Apply changes using the following command:

helm upgrade ENV_RELEASE_NAME apigee-env/ \
--install \
--namespace APIGEE_NAMESPACE \
--set env=ENV_NAME \
-f OVERRIDES_FILE

Where ENV_RELEASE_NAME is a unique name used to track installation and upgrade of the apigee-env chart. While it's typically the same as the ENV_NAME, it must be different if your environment has the same name as your environment group. For example, if both are named dev, you would use dev-env-release and dev-envgroup-release to distinguish them.
Where APIGEE_NAMESPACE is the Kubernetes namespace for your Apigee hybrid components.
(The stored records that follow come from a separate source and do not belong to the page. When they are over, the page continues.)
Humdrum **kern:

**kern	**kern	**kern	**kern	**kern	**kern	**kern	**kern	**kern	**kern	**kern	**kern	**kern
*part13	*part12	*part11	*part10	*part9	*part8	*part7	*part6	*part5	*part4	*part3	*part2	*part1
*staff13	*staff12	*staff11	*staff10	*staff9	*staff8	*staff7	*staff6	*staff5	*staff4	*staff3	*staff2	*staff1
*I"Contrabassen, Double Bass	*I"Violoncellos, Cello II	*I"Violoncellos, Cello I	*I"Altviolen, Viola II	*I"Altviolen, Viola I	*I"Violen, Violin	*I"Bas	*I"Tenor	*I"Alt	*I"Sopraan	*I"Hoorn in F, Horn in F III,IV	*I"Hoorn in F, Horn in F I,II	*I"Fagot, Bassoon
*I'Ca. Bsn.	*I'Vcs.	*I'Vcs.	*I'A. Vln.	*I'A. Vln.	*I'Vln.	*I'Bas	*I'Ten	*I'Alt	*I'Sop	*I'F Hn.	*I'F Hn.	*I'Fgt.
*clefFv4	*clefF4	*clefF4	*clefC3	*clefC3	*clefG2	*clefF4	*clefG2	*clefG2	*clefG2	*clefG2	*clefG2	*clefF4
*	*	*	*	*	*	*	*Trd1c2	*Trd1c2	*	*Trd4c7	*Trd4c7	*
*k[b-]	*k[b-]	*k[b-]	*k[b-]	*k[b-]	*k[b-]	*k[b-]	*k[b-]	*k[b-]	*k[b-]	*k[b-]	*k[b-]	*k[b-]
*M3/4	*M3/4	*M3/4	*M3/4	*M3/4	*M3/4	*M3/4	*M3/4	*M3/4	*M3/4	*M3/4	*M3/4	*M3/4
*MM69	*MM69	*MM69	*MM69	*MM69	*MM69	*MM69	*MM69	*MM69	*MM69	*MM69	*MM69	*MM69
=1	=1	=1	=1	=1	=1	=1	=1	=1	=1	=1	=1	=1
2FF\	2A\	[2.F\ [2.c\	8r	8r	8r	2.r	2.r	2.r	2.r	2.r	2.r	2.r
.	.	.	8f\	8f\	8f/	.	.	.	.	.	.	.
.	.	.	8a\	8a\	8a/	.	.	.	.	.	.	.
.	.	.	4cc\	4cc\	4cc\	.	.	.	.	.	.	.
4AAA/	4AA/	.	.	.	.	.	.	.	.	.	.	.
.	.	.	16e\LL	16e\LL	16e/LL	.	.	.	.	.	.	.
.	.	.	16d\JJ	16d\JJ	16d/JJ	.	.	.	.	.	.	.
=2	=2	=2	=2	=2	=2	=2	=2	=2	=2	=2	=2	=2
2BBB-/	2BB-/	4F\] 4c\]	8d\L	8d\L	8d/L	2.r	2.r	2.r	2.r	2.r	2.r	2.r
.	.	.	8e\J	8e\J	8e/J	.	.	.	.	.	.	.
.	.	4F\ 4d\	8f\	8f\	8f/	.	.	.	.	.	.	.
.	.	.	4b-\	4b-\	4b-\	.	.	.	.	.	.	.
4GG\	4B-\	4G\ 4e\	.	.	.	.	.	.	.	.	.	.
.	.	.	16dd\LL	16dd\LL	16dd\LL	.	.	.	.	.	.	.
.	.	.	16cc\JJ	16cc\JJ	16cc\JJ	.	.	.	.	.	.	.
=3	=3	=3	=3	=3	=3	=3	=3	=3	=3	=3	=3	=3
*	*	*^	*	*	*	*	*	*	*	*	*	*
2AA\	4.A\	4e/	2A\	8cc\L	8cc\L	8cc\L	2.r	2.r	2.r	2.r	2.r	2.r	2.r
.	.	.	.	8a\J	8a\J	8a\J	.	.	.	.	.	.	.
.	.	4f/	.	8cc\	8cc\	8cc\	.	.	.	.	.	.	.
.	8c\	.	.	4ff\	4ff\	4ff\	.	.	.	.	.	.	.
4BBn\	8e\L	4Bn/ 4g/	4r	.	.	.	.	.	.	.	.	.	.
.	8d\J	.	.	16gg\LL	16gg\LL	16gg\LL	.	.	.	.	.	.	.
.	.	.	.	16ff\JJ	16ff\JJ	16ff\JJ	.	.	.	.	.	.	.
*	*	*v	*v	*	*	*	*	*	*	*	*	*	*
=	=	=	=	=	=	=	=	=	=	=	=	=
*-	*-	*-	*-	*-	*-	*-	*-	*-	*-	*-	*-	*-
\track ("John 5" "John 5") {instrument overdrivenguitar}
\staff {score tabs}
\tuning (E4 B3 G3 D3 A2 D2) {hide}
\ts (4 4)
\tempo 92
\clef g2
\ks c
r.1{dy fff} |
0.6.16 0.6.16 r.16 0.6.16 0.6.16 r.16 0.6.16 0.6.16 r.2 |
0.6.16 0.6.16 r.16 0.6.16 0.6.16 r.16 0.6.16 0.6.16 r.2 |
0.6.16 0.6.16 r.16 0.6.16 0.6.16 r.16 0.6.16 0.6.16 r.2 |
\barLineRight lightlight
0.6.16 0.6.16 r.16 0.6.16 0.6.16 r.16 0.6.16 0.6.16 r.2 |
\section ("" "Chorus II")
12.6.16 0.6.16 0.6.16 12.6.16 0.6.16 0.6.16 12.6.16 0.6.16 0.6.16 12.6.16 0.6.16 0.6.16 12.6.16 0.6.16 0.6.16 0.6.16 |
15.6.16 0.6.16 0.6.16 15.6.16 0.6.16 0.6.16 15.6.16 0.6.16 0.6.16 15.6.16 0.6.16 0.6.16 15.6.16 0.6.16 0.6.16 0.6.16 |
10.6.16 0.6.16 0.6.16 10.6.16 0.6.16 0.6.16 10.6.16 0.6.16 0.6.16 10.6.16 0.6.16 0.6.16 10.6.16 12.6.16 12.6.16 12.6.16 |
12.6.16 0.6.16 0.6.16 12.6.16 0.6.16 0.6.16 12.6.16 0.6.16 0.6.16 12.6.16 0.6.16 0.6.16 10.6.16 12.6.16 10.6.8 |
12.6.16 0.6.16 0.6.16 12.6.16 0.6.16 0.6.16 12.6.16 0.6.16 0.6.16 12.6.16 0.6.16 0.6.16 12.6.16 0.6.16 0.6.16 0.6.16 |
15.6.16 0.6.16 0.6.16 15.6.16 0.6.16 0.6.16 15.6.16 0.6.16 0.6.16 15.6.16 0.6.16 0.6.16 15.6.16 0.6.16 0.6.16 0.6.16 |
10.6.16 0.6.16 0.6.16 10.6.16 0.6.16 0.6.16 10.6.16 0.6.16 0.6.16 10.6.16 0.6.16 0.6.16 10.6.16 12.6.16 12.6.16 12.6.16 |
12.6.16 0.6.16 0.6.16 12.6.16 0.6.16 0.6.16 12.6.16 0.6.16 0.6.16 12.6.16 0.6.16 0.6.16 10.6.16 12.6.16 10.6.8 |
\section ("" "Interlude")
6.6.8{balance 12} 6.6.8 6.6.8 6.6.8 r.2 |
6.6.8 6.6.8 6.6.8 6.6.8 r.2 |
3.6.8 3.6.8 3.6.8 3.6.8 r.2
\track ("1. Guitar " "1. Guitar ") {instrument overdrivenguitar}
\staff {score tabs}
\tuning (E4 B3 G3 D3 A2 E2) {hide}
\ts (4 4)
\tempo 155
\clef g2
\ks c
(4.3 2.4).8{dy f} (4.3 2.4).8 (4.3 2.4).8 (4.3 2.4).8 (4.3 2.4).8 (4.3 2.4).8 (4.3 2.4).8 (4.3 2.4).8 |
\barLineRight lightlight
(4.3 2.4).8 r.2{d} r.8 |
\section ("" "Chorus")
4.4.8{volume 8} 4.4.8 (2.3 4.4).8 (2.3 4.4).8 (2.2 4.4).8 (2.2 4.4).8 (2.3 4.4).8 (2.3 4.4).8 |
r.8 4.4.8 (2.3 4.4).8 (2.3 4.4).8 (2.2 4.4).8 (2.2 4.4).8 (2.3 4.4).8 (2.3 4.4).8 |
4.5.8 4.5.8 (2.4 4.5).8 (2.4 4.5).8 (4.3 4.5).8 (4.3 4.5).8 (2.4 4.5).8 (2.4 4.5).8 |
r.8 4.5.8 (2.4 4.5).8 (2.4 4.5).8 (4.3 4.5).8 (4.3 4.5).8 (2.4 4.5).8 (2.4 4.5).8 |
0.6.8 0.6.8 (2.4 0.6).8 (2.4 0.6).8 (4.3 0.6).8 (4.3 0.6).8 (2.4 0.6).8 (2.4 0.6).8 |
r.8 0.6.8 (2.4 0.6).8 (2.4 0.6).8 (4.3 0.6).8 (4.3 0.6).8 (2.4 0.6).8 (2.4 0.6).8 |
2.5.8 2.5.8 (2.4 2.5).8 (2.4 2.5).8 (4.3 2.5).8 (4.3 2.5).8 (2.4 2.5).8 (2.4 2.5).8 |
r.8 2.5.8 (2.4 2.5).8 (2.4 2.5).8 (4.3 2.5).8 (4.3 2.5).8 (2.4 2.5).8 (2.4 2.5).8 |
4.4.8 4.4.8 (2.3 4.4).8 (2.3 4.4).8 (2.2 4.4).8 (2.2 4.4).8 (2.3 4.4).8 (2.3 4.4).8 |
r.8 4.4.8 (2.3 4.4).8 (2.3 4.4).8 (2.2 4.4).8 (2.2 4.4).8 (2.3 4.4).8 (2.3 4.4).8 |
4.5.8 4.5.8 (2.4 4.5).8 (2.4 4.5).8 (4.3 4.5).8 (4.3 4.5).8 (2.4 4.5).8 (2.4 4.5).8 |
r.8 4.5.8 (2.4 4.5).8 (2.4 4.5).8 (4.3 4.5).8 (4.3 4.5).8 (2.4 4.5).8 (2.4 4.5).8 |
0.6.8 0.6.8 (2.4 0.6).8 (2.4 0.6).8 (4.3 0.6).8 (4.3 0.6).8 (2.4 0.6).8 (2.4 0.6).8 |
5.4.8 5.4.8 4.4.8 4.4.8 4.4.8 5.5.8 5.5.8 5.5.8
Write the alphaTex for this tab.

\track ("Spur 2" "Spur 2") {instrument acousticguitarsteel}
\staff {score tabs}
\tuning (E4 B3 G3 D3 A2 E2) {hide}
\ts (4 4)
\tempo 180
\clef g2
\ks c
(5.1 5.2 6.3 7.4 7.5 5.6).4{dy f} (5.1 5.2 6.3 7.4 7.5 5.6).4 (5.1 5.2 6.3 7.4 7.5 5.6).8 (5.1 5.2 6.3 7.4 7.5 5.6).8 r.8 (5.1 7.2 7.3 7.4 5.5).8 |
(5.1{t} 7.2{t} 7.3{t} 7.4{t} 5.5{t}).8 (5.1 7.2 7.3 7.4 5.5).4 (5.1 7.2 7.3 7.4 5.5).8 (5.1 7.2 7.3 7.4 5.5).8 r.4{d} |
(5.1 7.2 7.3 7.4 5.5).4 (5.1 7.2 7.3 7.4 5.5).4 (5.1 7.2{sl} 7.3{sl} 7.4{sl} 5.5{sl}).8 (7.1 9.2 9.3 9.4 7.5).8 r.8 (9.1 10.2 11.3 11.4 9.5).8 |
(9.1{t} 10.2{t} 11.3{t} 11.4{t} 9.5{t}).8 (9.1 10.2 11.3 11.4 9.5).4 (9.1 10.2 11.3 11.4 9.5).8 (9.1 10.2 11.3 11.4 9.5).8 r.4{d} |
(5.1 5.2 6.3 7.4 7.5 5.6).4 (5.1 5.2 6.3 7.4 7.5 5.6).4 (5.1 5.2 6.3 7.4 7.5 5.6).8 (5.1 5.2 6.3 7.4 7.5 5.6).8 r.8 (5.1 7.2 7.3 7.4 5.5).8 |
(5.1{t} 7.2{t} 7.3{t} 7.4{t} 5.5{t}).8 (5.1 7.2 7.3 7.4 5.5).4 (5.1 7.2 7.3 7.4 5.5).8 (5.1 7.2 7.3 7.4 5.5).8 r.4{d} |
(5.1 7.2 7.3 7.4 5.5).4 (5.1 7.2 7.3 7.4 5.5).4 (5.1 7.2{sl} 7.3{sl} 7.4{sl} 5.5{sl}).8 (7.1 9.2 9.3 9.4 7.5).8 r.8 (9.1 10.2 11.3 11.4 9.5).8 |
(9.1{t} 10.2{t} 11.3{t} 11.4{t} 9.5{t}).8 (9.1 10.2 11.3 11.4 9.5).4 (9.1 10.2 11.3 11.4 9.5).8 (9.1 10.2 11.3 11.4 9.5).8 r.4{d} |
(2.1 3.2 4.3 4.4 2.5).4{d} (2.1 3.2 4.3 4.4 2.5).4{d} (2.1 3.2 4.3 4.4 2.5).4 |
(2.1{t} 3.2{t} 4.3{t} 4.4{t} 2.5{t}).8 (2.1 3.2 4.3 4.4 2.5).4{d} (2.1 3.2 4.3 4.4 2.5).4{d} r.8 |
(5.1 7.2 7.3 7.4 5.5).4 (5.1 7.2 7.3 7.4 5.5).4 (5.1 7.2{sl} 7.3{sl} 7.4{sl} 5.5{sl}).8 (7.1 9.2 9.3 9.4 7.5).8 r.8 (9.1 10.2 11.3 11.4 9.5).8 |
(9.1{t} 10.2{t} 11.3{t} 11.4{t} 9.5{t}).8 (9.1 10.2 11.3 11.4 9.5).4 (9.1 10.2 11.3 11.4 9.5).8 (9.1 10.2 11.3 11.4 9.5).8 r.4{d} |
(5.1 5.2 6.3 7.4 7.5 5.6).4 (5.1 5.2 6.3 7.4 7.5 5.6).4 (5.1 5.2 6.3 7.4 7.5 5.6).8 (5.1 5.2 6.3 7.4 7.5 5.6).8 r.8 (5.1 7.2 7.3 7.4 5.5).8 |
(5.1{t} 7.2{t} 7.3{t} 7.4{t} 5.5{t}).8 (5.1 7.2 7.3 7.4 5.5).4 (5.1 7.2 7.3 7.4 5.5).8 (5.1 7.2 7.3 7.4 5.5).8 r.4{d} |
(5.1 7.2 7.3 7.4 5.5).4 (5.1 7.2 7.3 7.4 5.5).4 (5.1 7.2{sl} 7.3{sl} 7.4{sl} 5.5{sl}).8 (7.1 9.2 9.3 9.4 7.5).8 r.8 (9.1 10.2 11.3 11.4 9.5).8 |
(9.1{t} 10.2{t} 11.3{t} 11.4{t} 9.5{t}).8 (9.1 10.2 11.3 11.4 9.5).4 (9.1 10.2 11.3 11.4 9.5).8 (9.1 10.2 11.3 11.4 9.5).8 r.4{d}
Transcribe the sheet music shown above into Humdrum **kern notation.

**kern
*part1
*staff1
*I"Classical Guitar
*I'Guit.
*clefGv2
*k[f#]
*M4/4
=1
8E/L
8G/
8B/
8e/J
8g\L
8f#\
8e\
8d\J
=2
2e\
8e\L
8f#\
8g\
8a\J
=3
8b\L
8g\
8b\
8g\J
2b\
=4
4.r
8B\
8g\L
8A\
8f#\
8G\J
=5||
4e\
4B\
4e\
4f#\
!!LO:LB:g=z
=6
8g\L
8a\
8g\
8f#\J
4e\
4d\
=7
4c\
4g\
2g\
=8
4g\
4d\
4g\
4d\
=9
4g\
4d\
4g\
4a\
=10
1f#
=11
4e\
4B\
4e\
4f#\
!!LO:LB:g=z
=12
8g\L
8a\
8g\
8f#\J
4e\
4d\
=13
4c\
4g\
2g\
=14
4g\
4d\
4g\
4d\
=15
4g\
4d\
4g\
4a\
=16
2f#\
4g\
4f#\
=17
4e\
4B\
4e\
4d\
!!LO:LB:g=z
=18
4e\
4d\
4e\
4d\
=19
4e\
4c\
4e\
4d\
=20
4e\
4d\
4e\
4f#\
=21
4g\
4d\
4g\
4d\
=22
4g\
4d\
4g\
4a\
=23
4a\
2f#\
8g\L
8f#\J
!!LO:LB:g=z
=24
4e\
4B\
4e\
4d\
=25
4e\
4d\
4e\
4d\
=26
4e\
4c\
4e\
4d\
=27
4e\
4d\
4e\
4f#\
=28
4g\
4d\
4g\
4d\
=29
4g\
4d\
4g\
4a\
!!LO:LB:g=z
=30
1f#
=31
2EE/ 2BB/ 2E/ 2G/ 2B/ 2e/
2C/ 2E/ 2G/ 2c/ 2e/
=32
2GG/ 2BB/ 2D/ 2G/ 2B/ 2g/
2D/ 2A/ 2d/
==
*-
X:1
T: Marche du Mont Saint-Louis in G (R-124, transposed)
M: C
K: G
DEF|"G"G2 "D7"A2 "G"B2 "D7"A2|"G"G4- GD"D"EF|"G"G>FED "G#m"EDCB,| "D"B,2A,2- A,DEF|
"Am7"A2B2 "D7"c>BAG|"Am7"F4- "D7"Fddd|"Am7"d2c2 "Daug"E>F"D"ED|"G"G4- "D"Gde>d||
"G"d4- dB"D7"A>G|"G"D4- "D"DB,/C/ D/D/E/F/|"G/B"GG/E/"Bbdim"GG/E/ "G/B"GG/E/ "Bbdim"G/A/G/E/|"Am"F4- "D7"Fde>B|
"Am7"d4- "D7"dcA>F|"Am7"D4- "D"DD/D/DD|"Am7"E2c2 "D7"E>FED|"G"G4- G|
For more information, see Create the apigee namespace.
Where ENV_NAME is the name you used when you created the environment in the UI.
Where OVERRIDES_FILE is the overrides.yaml file that is used during upgrades or install.

For more information, see Configuration property reference.

Must gather diagnostic information

If the problem persists even after following the above instructions, gather the following diagnostic information and then contact Google Cloud Customer Care:

The overrides.yaml file.
The output from the Apigee hybrid must-gather script.